===== Bagian Teks =====

Bentuk-bentuk interferensi pada penggunaan pronomina untuk objek langsung

dan objek tak langsung (le pronom complement d’objet direct dan le pronom

complement d’objet indirect) terjadi karena mahasiswa menggunakan pola konstruksi

bahasa Indonesia ke dalam pola konstruksi bahasa Prancis. Bahasa Prancis memiliki

pronomina untuk objek langsung dan objek tidak langsung, baik pronomina objek

untuk persona maupun pronomina objek untuk benda. Pronomina objek untuk persona

bentuknya tidak sama dengan pronomina persona untuk subjek. Pronomina objek

untuk benda menyesuaikan dengan jenis dan jumlah benda yang akan diganti. Dalam

bahasa Indonesia juga ada pronomina objek untuk persona maupun pronomina objek

untuk benda, namun pronomina objek untuk persona sama bentuknya dengan

pronomina persona untuk subjek, namun pronomina objek untuk nomina tidak

dimiliki oleh bahasa Indonesia. Berdasarkan kaidah bahasa Prancis, pronomina untuk

objek langsung dan tak langsung pada suatu klausa selalu terletak di depan verba

dengan pola : COD + V . Pola ini berbeda dengan pola konstruksi bahasa Indonesia :

V + O. Selain itu, jika pronomina objek langsung dan pronomina objek tak langsung

digunakan bersama-sama, „le pronom complement d’objet direct‟ (pronomina objek

langsung) terletak di depan „le pronom complement d’objet indirect’(pronomina objek

tak langsung). Namun jika „le pronom complement d’objet indirect’ adalah orang

pertama dan kedua tunggal atau jamak, maka posisi „le pronom complement d’objet

indirect’ terletak di depan „le pronom complement d’objet direct‟. Konstruksi

pronomina objek langsung (le pronom complément d’objet direct) dan pronomina objek

17

tak langsung (le pronom complément d’objet indirect) dalam bahasa Prancis dapat

diletakkan di belakang atau di depan verba yang berfungsi sebagai predikat tidak

dimiliki oleh bahasa Indonesia. Pronomina objek langsung dan tak langsung dalam

bahasa Indonesia terletak setelah predikat. Pronomina objek langsung dalam bahasa

Indonesia selalu terletak di depan objek tak langsung. Perubahan bentuk untuk

pronomina persona yang berfungsi sebagai objek langsung dan objek tak langsung

dalam bahasa Prancis tidak dimiliki oleh bahasa Indonesia. Sebagai akibatnya, dalam

upaya menguasai bahasa Prancis, mahasiswa melakukan interferensi kaidah, dari

bahasa Indonesia ke dalam bahasa Prancis,

Bentuk-bentuk interferensi pada penggunaan pronomina yang berfungsi

sebagai keterangan tempat (pronomina y dan en) terjadi karena pembelajar tidak

menggunakan kaidah penggunaan pronomina y dan en yang sesuai dengan kaidah

bahasa Prancis. Bahasa Prancis memiliki pronomina yang selalu digunakan untuk

menghindari pengulangan, sehingga konstruksi klausa yang menggunakan pronomina

tersebut tidak sama dengan konstruksi klausa dalam bahasa Indonesia. Berdasarkan

kaidah bahasa Prancis, pronomina y digunakan untuk mengganti frasa preposisional

yang menggunakan preposisi à + nom. Pronom en untuk menggantikan frasa

preposisional yang menggunakan preposisi „de + nom. Bentuk-bentuk seperti ini ini

merupakan salah satu kesulitan bagi mahasiswa ketika mereka akan menggunakan

kedua pronomina ini pada sebuah klausa, sehingga mereka melakukan interferensi

kaidah yang telah mereka kuasai (dalam bahasa Indonesia) ke dalam bahasa Prancis.

===== Cuplikan Dataset =====

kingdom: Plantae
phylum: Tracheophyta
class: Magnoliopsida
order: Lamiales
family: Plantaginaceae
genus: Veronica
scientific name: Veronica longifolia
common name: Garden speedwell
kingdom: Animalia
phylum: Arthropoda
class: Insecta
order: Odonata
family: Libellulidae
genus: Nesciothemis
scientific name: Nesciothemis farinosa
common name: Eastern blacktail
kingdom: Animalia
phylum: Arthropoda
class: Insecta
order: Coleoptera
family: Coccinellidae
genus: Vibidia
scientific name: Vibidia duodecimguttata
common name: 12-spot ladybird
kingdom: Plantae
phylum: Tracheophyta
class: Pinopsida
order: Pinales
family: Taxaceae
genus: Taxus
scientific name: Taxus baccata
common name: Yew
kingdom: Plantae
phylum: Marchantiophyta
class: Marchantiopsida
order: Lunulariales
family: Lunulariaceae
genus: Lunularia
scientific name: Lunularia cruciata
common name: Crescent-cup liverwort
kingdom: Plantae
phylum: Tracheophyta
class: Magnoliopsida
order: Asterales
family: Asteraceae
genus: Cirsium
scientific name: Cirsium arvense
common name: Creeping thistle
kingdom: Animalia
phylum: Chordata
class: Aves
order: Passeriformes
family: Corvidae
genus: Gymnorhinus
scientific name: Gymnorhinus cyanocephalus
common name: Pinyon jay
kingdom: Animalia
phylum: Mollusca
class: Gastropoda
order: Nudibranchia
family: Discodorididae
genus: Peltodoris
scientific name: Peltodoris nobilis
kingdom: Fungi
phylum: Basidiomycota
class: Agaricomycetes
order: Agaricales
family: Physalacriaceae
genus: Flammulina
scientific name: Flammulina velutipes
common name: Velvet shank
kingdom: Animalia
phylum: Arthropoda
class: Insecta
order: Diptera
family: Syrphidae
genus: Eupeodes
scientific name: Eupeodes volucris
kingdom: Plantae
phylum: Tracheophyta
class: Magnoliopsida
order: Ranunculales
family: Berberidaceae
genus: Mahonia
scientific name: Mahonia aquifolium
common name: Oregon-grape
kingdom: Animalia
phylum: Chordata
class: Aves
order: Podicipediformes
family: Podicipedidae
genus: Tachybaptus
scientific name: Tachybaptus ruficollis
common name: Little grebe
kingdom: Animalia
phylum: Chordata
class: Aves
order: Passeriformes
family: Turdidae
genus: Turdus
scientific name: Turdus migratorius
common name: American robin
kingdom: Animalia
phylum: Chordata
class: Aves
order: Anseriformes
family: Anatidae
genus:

=====

Tuliskan lanjutan teks tentang interferensi penggunaan pronomina bahasa Prancis oleh mahasiswa, dimulai tepat setelah kalimat terakhirnya.

Interferensi pada pembentukan dan pola konstruksi klausa pasif. Verba inti pada

klausa pasif bahasa Prancis berbentuk „participe passé’, yang didahului oleh auxiliare

être. Auxiliaire être yang berkonjugasi sesuai dengan subjek. Dalam kaidah bahasa

Indonesia, konstruksi klausa pasif tampak pada penggunaan afiks yang menempel pada

verba dasar. Selain itu bahasa Indonesia tidak mengenal penyesuaian bentuk verba

terhadap subjek. Kaidah klausa pasif bahasa Indonesia berbeda dengan bahasa Prancis.

Hal ini merupakan salah satu penyebab terjadinya interferensi konstruksi klausa pasif

bahasa Indonesia ke dalam pola konstruksi klausa pasif bahasa Prancis.